**Exercise directions:**
Look at each line below and tally those holding "none"; answer with that figure and nothing else.

**Data excerpt:**
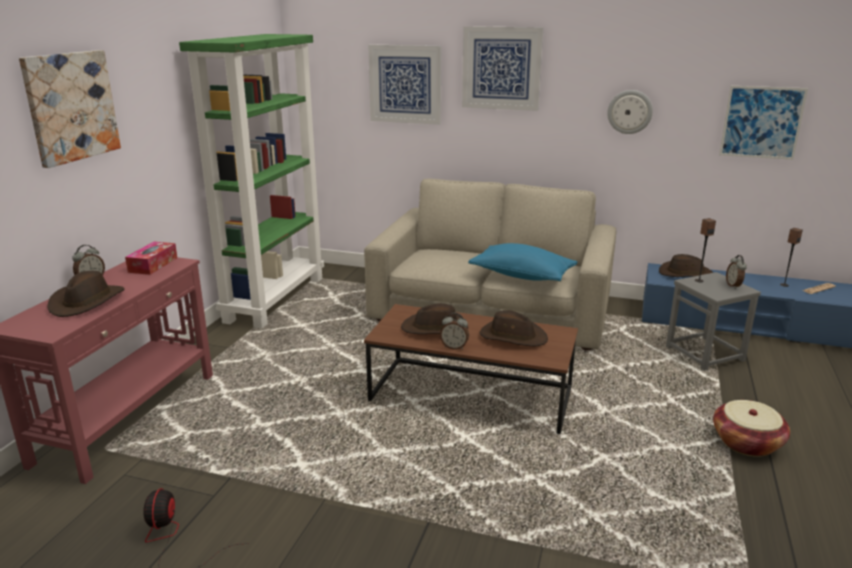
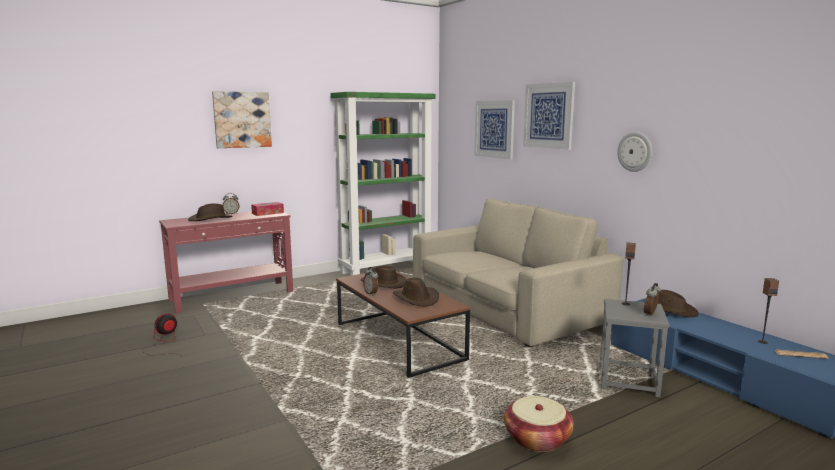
camera: 40 degrees right, 10 degrees down
(522, 275) = (497, 273): blue pillow -> none
(762, 122) = (750, 164): picture -> none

**Reply:**
2